TPL: Tell us about the series that you submitted to us. How and when did this project first manifest for you? What is the full story behind the project? What was the inspiration?
MZ: I don’t see myself easily fitting into any one group. Many of my views consist of positions that one would tend to find in very different groups. I can have at the same time, feelings of inclusion and exclusion. I can feel both acceptance and as an Auslander. It is a bit of a cliché, though still true nonetheless, that the camera can be a passport. It can be a raison d’etre amongst people and peoples you wouldn’t ordinarily be amongst. I found/find myself both photographically and personally being energized and pursuing photography in what would be called (although I hate this term) “subgroups”. I did this for seven months in Kibbutz Beit Alfa in the Jezreel Valley at the base of Mt. Gilboa in Israel. And, then again, photographing for several years in a rural upstate New York bar that effectively serves as the town green in the hamlet of Andes, New York. And, as you can see in the accompanying photographs, in the Haredi community of Satmar Jews in Williamsburg Brooklyn.
I was raised in a reformed Jewish home on Long Island. There really could not be a more differentiated approach to Judaism than that of the reformed Jews and the Satmar. I can have very different views of life than Satmar. Some of their stances, quite frankly, anger me. And yet, I am drawn. Who are they? Why do they do what they do? In the attached work, I ventured into Williamsburg on the Jewish Holiday of Purim. This is a visual day, to be sure. Basically, this is “Hebrew Halloween”. People are dressed in costumes. They are in a powerfully festive mood. They are celebrating the failed destruction of the Jews living in the Persian Empire. It is a moment of joy and vindication. It is a statement that at times when God seems most remote, God is there. I can’t think of a more needed day than this in these times.

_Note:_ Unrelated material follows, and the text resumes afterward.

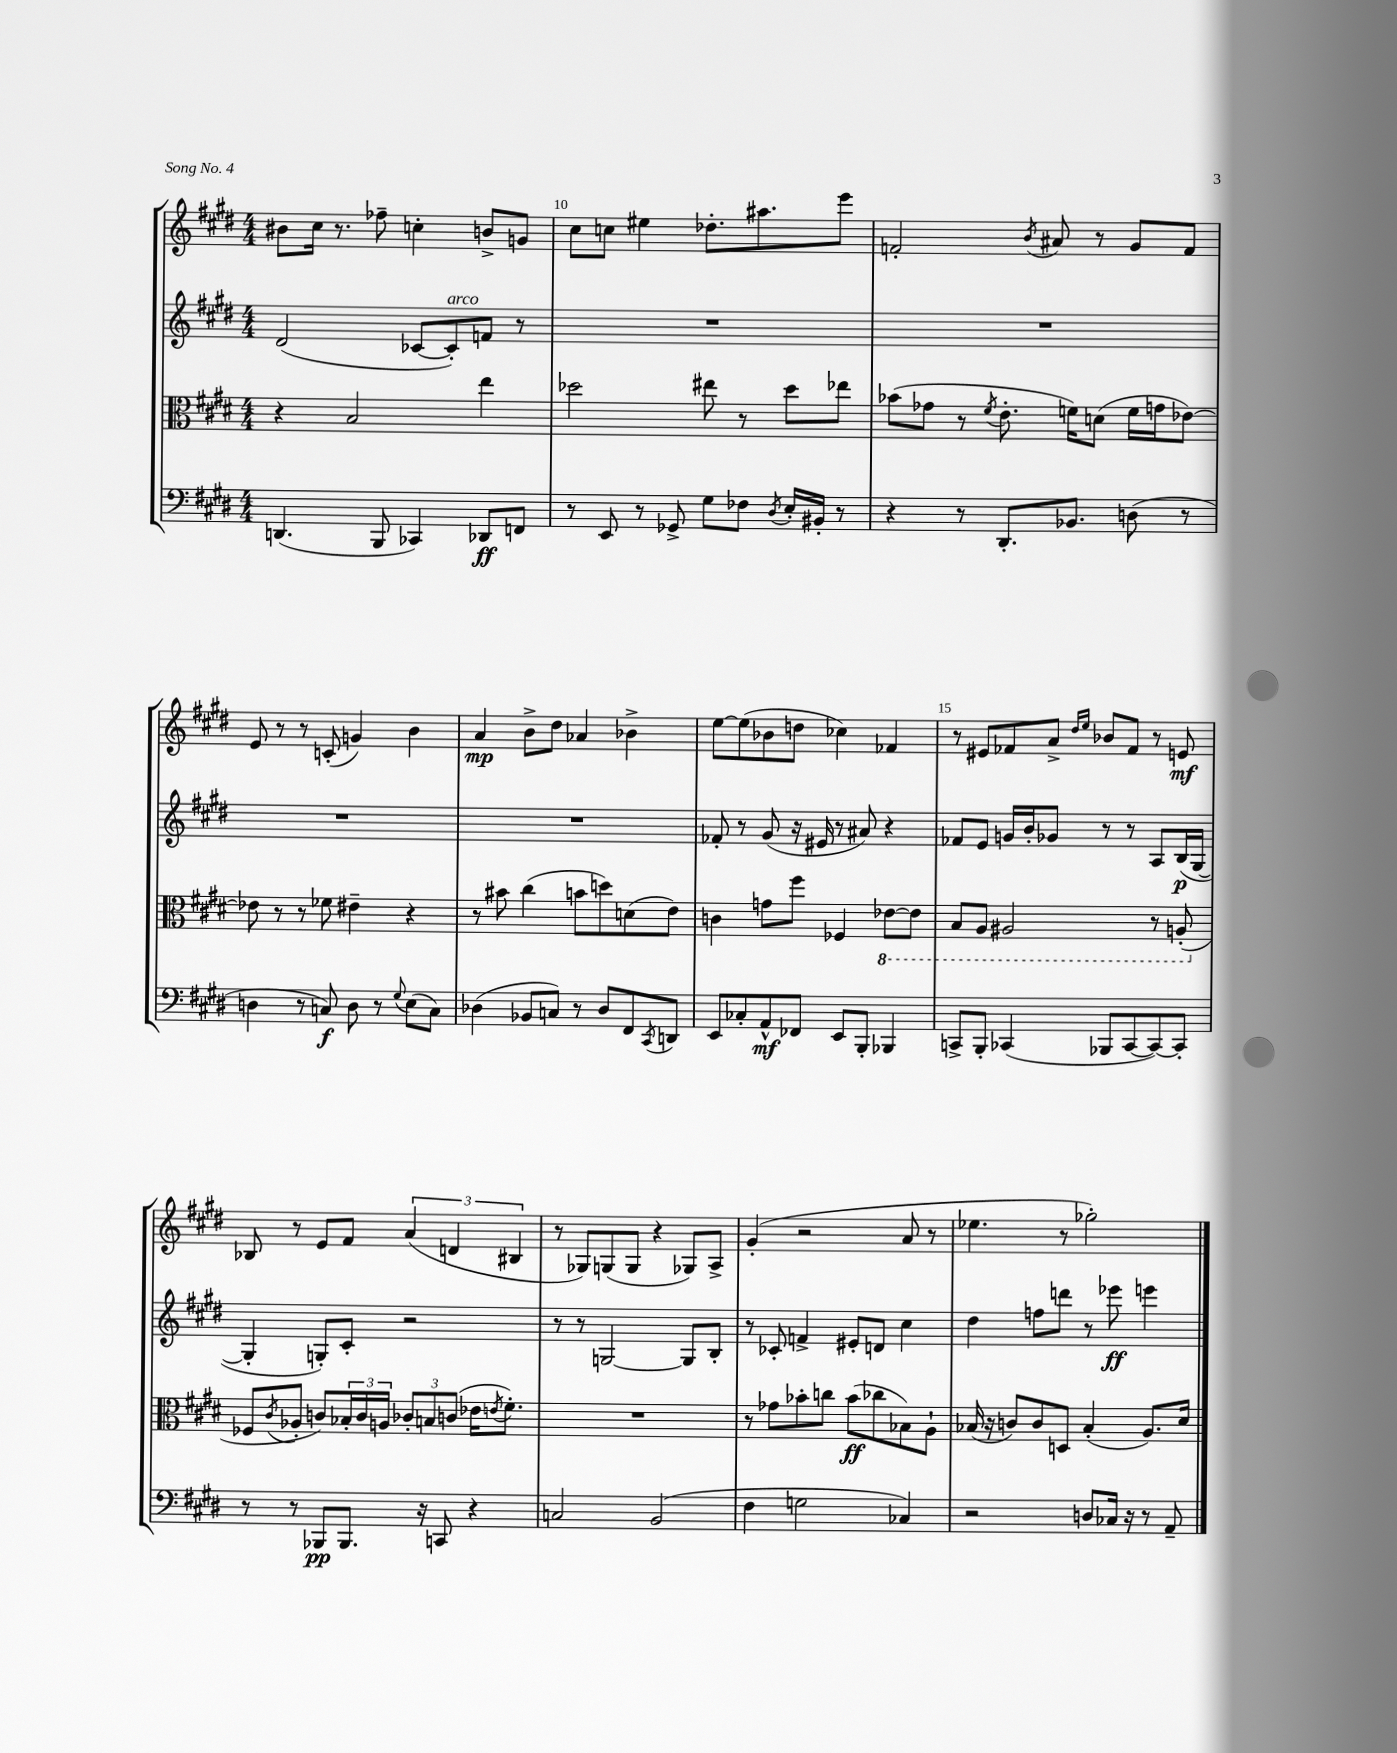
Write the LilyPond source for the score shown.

With the camera, I was not a stranger. I was accepted. It was a basis for conversation, learning and growth. Photographically, I am looking to reveal the distinctiveness and uniqueness of these people. As well, allow myself to apply my chosen photographic style to make compelling, feeling and sometimes humorous imagery. I am drawn to images that show glaring and/or subtle juxtapositions. Often, these are evinced in facial expressions or body gestures. Other times in the light or color. I want my pictures to be strong. I want them to possibly entertain. I want you to feel. Something. Often, these are not necessarily pictures of anything. They are themselves. Themselves only. Then again, as often, they are quite rooted in precisely what is in front of me. This medium offers such an abundance of possibility and directions to go. Often, it’s difficult for me to discipline myself. But then, why should I?